My father was an expert on the Battle of Gettysburg, the bloodiest clash of the Civil War. Lord knows why I thought this, except that over the years he took every friend and relative on at least one personally narrated tour of the Pennsylvania battlefield, a half-hour drive from my Maryland hometown. By the time I was in high school, I could recite a dramatic account of the events that culminated in Pickett’s Charge on July 3, 1863.


FOR THE RECORD:
Gettysburg casualties: A July 3 Travel section article on the Civil War battle of Gettysburg in Pennsylvania incorrectly reported that 23,000 Union troops and more than 20,000 Confederate troops were killed. Those figures represent casualties, not just deaths.


So when I found myself in Maryland with my two young children in tow, a visit to Gettysburg seemed preordained. At 7, Danny knows the basics of the Civil War. He is mightily impressed with Abraham Lincoln, and anyplace with cannons and something called Devil’s Den has a lot going for it from a kid’s standpoint. I figured if he and Fiona, 5, couldn’t quite grasp the importance of the events that occurred on the 6,000 acres of the Gettysburg National Military Park, they could run around, climb cannons and have swordfights, just as my brother and I did when we were growing up.

= = =

What is asked:
**A.** Copy part of the Gettysburg article, starting at the words "My father was" and ending after the words "not just deaths.".
**B.** Summarize the Gettysburg article in two sentences.
The data that comes after this text isn't needed.

Raw data:
= = =

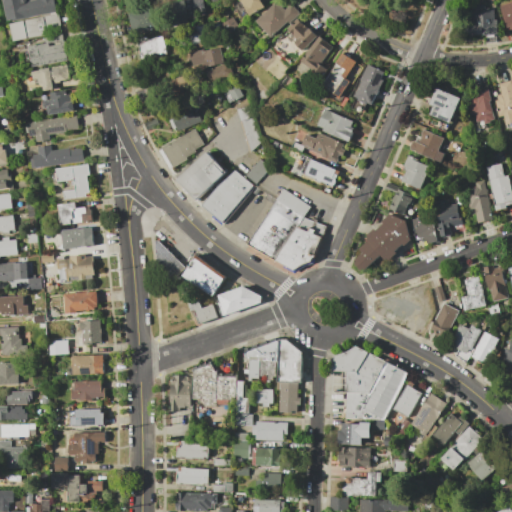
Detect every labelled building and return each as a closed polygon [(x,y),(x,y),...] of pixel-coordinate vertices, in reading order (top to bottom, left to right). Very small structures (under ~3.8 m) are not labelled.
[(3,0),(54,0),(57,12),(13,21),(12,19),(7,20),(3,0)] [(128,13),(180,0),(185,0),(190,20),(192,25),(157,33),(156,29),(133,35),(128,13)] [(185,0),(190,20),(206,16),(202,0),(185,0)] [(238,0),(260,0),(264,7),(249,15),(241,1),(240,2),(238,0)] [(256,21),(276,1),(284,10),(291,3),(300,13),(289,23),(287,21),(271,37),(256,21)] [(500,7),(511,2),(511,29),(511,30),(510,27),(507,28),(500,7)] [(467,36),(465,10),(472,9),(471,5),(480,4),(480,9),(494,8),(494,20),(497,20),(498,34),(496,34),(496,41),(486,42),(485,35),(467,36)] [(10,24),(59,13),(61,24),(47,27),(48,34),(13,41),(10,24)] [(222,22),(233,17),(238,27),(226,32),(222,22)] [(287,29),(297,18),(309,29),(310,28),(318,36),(303,51),(290,38),(293,35),(287,29)] [(203,24),(208,44),(189,49),(184,29),(203,24)] [(28,46),(45,43),(44,38),(62,34),(67,60),(32,67),(28,46)] [(137,39),(147,36),(147,39),(163,35),(167,55),(153,59),(152,56),(140,59),(138,51),(139,51),(137,39)] [(301,61),(319,36),(332,46),(321,61),(329,66),(322,76),(301,61)] [(190,52),(203,49),(203,51),(220,47),(224,63),(195,70),(190,52)] [(342,53),(356,62),(346,77),(350,79),(339,97),(321,86),(342,53)] [(206,71),(229,62),(234,75),(211,84),(206,71)] [(384,71),(380,79),(382,80),(371,104),(367,102),(366,105),(357,101),(358,98),(354,97),(361,81),(360,80),(367,63),(384,71)] [(33,72),(40,70),(40,69),(50,67),(50,68),(67,65),(70,79),(57,82),(58,89),(44,92),(43,85),(38,82),(35,83),(33,72)] [(499,83),(511,80),(511,125),(506,127),(503,116),(499,117),(495,100),(498,99),(496,95),(502,93),(499,83)] [(224,94),(229,91),(228,89),(237,84),(240,89),(242,88),(245,95),(234,102),(233,101),(229,103),(224,94)] [(438,84),(451,89),(449,93),(460,98),(449,123),(430,115),(434,106),(430,104),(438,84)] [(139,105),(151,101),(146,87),(134,91),(139,105)] [(468,105),(472,104),(470,98),(477,96),(476,92),(489,89),(492,101),(490,102),(494,119),(490,120),(491,122),(485,124),(484,120),(477,122),(475,114),(470,115),(468,105)] [(44,100),(51,99),(50,93),(66,90),(66,94),(71,93),(74,111),(49,115),(48,110),(45,110),(44,100)] [(169,120),(173,119),(172,114),(195,104),(202,120),(177,130),(176,127),(173,129),(169,120)] [(237,109),(250,105),(254,116),(241,120),(237,109)] [(317,125),(321,115),(320,115),(323,109),(324,110),(324,109),(353,121),(350,127),(353,129),(351,133),(352,133),(348,142),(322,130),(324,128),(317,125)] [(25,123),(76,115),(79,129),(49,134),(50,140),(38,142),(37,135),(30,136),(29,132),(27,133),(25,123)] [(144,123),(156,118),(159,125),(147,130),(144,123)] [(158,150),(162,148),(161,147),(174,139),(175,140),(195,128),(205,144),(195,149),(196,151),(187,157),(188,159),(173,167),(173,166),(169,169),(158,150)] [(415,141),(416,141),(417,138),(420,139),(422,136),(421,134),(421,133),(422,131),(423,130),(424,130),(444,138),(439,151),(445,153),(441,163),(411,150),(410,148),(410,146),(410,144),(411,143),(413,141),(415,141)] [(301,145),(304,146),(322,154),(321,156),(336,163),(340,155),(341,156),(344,150),(342,148),(343,144),(319,133),(316,138),(306,134),(301,145)] [(293,141),(301,145),(304,146),(301,152),(291,147),(293,141)] [(0,144),(1,144),(2,149),(5,149),(8,163),(0,164),(0,144)] [(33,155),(39,154),(38,147),(52,145),(53,150),(70,148),(70,150),(82,148),(84,161),(32,168),(30,159),(34,158),(33,155)] [(178,180),(208,150),(228,171),(197,200),(178,180)] [(408,155),(415,158),(414,160),(430,166),(420,189),(402,181),(406,171),(402,169),(408,155)] [(246,175),(260,158),(270,167),(256,184),(246,175)] [(310,159),(315,161),(316,159),(340,169),(332,187),(321,182),(321,183),(314,180),(315,179),(304,174),(310,159)] [(485,167),(501,163),(504,176),(507,175),(511,195),(511,204),(506,206),(506,209),(496,211),(485,167)] [(55,168),(88,164),(90,175),(87,175),(90,196),(64,199),(63,191),(75,189),(74,185),(72,185),(72,181),(74,181),(74,178),(72,180),(53,182),(51,173),(56,172),(55,168)] [(0,169),(9,168),(11,180),(12,180),(13,187),(0,189),(0,169)] [(223,224),(202,205),(217,187),(235,170),(254,186),(223,224)] [(464,189),(476,186),(475,182),(484,180),(493,219),(478,223),(475,208),(469,210),(464,189)] [(248,243),(275,261),(303,217),(311,206),(283,188),(248,243)] [(389,208),(398,189),(416,197),(412,205),(408,203),(404,214),(389,208)] [(0,194),(10,193),(12,208),(0,209),(0,194)] [(434,202),(448,199),(449,205),(457,203),(460,215),(461,214),(463,224),(451,227),(452,234),(441,236),(434,202)] [(58,205),(76,202),(76,208),(89,206),(90,209),(91,209),(92,221),(60,225),(58,205)] [(362,269),(356,263),(358,261),(356,259),(362,253),(359,249),(368,240),(367,239),(368,237),(367,236),(374,229),(376,230),(383,223),(381,222),(389,214),(405,220),(410,235),(412,237),(405,245),(402,243),(397,249),(399,250),(389,261),(381,254),(366,269),(364,267),(362,269)] [(0,216),(13,215),(15,231),(9,232),(9,234),(2,235),(2,232),(0,232),(0,216)] [(300,268),(295,273),(283,267),(284,265),(275,261),(303,217),(326,226),(313,258),(315,259),(313,264),(307,265),(300,268)] [(411,220),(419,218),(420,221),(433,218),(439,241),(427,244),(426,241),(423,241),(420,239),(416,240),(411,220)] [(61,230),(92,227),(94,246),(63,249),(61,230)] [(27,234),(36,233),(37,242),(28,243),(27,234)] [(0,241),(2,241),(2,237),(9,237),(9,240),(16,239),(17,255),(1,256),(1,258),(0,258),(0,241)] [(186,267),(158,240),(155,240),(159,278),(177,277),(186,267)] [(41,254),(53,253),(54,262),(41,263),(41,254)] [(58,257),(65,256),(65,259),(70,258),(69,256),(85,254),(85,257),(94,256),(95,266),(94,266),(95,275),(92,275),(92,278),(68,281),(69,283),(58,284),(57,270),(58,270),(57,259),(58,259),(58,257)] [(226,275),(211,266),(197,254),(182,276),(213,296),(226,275)] [(0,263),(26,261),(28,278),(10,280),(11,281),(1,282),(1,281),(0,281),(0,263)] [(482,267),(500,263),(508,298),(493,302),(490,289),(488,290),(482,267)] [(442,285),(446,299),(458,295),(451,273),(439,277),(442,285)] [(464,279),(481,275),(488,305),(464,310),(461,297),(468,296),(464,279)] [(45,285),(52,284),(53,291),(46,292),(45,285)] [(434,288),(442,285),(446,299),(438,301),(434,288)] [(219,316),(223,314),(223,316),(260,303),(261,296),(242,286),(217,295),(218,296),(213,297),(219,316)] [(64,294),(96,291),(98,307),(95,307),(95,309),(91,310),(86,311),(86,310),(77,311),(77,313),(66,314),(64,294)] [(0,296),(23,295),(23,305),(27,305),(28,314),(2,315),(2,312),(0,312),(0,296)] [(213,304),(218,317),(196,325),(187,301),(198,297),(202,308),(213,304)] [(459,310),(447,334),(445,333),(443,338),(437,335),(436,335),(435,334),(434,333),(433,331),(434,330),(430,329),(443,302),(459,310)] [(33,316),(44,315),(44,323),(33,323),(33,316)] [(79,321),(100,320),(102,344),(84,345),(84,346),(78,346),(78,337),(82,337),(82,331),(80,331),(79,321)] [(460,324),(469,328),(471,325),(482,330),(472,350),(470,349),(467,354),(449,345),(460,324)] [(0,327),(18,326),(20,355),(4,356),(4,355),(3,355),(1,336),(0,336),(0,327)] [(471,356),(485,331),(499,339),(486,364),(471,356)] [(244,352),(279,339),(278,362),(275,361),(275,377),(272,376),(272,381),(270,380),(270,382),(265,382),(265,376),(260,375),(260,378),(253,378),(253,381),(249,380),(249,361),(243,361),(244,352)] [(301,382),(302,352),(286,340),(279,339),(278,362),(277,381),(301,382)] [(504,347),(509,346),(507,341),(511,339),(511,376),(508,377),(503,357),(506,356),(504,347)] [(49,341),(68,340),(69,354),(50,355),(49,341)] [(385,361),(369,392),(346,392),(348,372),(333,371),(334,355),(341,354),(346,352),(351,349),(355,346),(385,361)] [(72,356),(103,355),(103,373),(73,374),(73,366),(70,366),(70,363),(73,363),(72,356)] [(194,366),(210,361),(214,362),(217,367),(216,371),(217,371),(217,372),(237,373),(236,380),(244,380),(244,384),(247,384),(246,398),(250,398),(250,414),(234,413),(235,400),(229,399),(228,406),(205,405),(205,399),(192,398),(194,366)] [(385,361),(409,373),(385,420),(384,420),(372,420),(345,419),(346,392),(369,392),(385,361)] [(0,362),(18,362),(19,383),(0,383),(0,362)] [(173,375),(186,375),(186,376),(191,376),(190,406),(185,405),(185,408),(180,408),(180,411),(169,411),(171,379),(172,379),(173,375)] [(74,381),(101,380),(101,388),(104,387),(105,398),(92,398),(92,401),(86,401),(86,400),(79,400),(79,399),(72,399),(71,388),(74,388),(74,381)] [(408,380),(414,383),(412,387),(421,392),(408,417),(393,409),(408,380)] [(279,411),(280,382),(298,383),(297,397),(300,397),(300,405),(297,405),(297,412),(279,411)] [(256,388),(273,389),(273,404),(269,403),(269,407),(263,407),(263,403),(255,403),(256,388)] [(12,391),(32,390),(32,398),(29,398),(29,401),(27,401),(27,404),(8,404),(7,395),(12,394),(12,391)] [(410,424),(431,393),(446,403),(425,436),(418,432),(420,430),(410,424)] [(42,395),(50,395),(50,403),(42,404),(42,395)] [(0,405),(22,405),(22,408),(25,408),(25,413),(27,413),(27,420),(0,420),(0,405)] [(76,409),(100,408),(100,413),(103,413),(104,425),(63,426),(63,411),(76,411),(76,409)] [(432,435),(451,413),(458,419),(461,416),(469,423),(459,435),(455,431),(444,445),(432,435)] [(404,419),(410,423),(400,437),(394,433),(404,419)] [(384,420),(372,420),(372,429),(383,429),(384,420)] [(257,421),(287,422),(287,434),(283,433),(283,440),(252,439),(253,425),(257,425),(257,421)] [(341,430),(341,423),(359,423),(359,421),(369,422),(368,437),(361,437),(360,445),(339,444),(339,443),(336,443),(337,430),(341,430)] [(0,424),(34,423),(35,436),(28,436),(28,437),(0,437),(0,424)] [(441,459),(454,444),(453,444),(468,426),(483,438),(469,454),(468,453),(453,470),(441,459)] [(75,433),(105,432),(105,442),(97,442),(98,454),(95,454),(95,461),(90,461),(90,462),(83,463),(83,461),(76,461),(76,454),(69,455),(69,444),(77,444),(77,442),(75,442),(75,433)] [(382,436),(391,436),(390,446),(382,445),(382,436)] [(182,440),(209,441),(208,458),(204,457),(203,458),(193,458),(193,459),(185,459),(185,458),(176,457),(177,445),(179,445),(179,442),(182,442),(182,440)] [(0,441),(11,441),(11,447),(27,447),(27,465),(20,465),(20,469),(2,469),(2,454),(0,454),(0,441)] [(234,441),(249,442),(248,457),(233,457),(234,441)] [(467,463),(489,444),(503,461),(482,480),(467,463)] [(339,447),(347,448),(347,447),(366,447),(366,449),(370,449),(370,467),(345,467),(345,465),(339,465),(339,447)] [(253,448),(283,448),(283,466),(252,465),(253,448)] [(54,457),(68,457),(68,471),(54,471),(54,457)] [(213,458),(226,459),(230,460),(229,465),(225,465),(225,466),(213,465),(213,458)] [(393,459),(406,460),(406,472),(393,472),(393,459)] [(178,467),(186,467),(186,468),(208,469),(208,483),(203,483),(203,484),(182,484),(181,485),(178,485),(178,484),(176,484),(177,471),(178,471),(178,467)] [(235,475),(235,467),(249,467),(248,475),(235,475)] [(263,472),(281,473),(281,481),(284,481),(284,489),(256,488),(256,480),(263,480),(263,472)] [(352,478),(367,479),(367,472),(376,472),(376,481),(375,496),(344,496),(344,480),(346,480),(346,479),(346,478),(347,477),(348,477),(349,477),(350,477),(351,477),(352,478)] [(52,473),(69,473),(69,475),(69,486),(65,486),(65,489),(60,489),(60,488),(52,488),(52,473)] [(69,475),(69,486),(69,502),(94,502),(94,495),(97,495),(97,491),(103,491),(103,480),(88,480),(88,484),(80,484),(80,475),(69,475)] [(213,484),(223,484),(223,482),(233,483),(233,492),(212,492),(213,484)] [(511,495),(511,482),(503,488),(508,498),(511,495)] [(0,511),(0,490),(14,490),(14,502),(9,502),(9,511),(0,511)] [(177,492),(211,493),(211,496),(212,496),(212,501),(211,501),(211,508),(206,508),(206,510),(199,510),(199,511),(194,511),(194,510),(176,509),(177,492)] [(329,496),(346,496),(346,511),(329,511),(329,496)] [(50,499),(49,511),(30,511),(31,504),(41,504),(41,499),(50,499)] [(253,511),(254,499),(285,499),(285,511),(253,511)] [(357,511),(358,499),(381,500),(381,499),(407,500),(406,511),(384,510),(383,511),(357,511)]
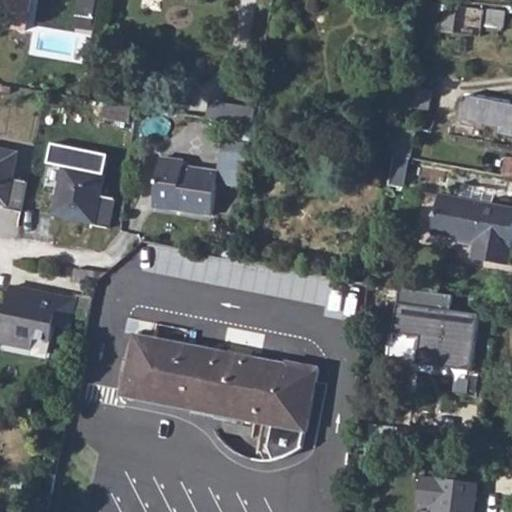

= = =

Final results:
**A.**
My father was an expert on the Battle of Gettysburg, the bloodiest clash of the Civil War. Lord knows why I thought this, except that over the years he took every friend and relative on at least one personally narrated tour of the Pennsylvania battlefield, a half-hour drive from my Maryland hometown. By the time I was in high school, I could recite a dramatic account of the events that culminated in Pickett’s Charge on July 3, 1863.


FOR THE RECORD:
Gettysburg casualties: A July 3 Travel section article on the Civil War battle of Gettysburg in Pennsylvania incorrectly reported that 23,000 Union troops and more than 20,000 Confederate troops were killed. Those figures represent casualties, not just deaths.

**B.** The writer's father was an expert on the Battle of Gettysburg who took every friend and relative on a personally narrated tour of the Pennsylvania battlefield, a half-hour drive from the writer's Maryland hometown. While in Maryland with two young children, Danny, 7, and Fiona, 5, the writer felt a Gettysburg visit was preordained and figured that even if the kids couldn't grasp the importance of what happened there, they could run around, climb cannons and have swordfights.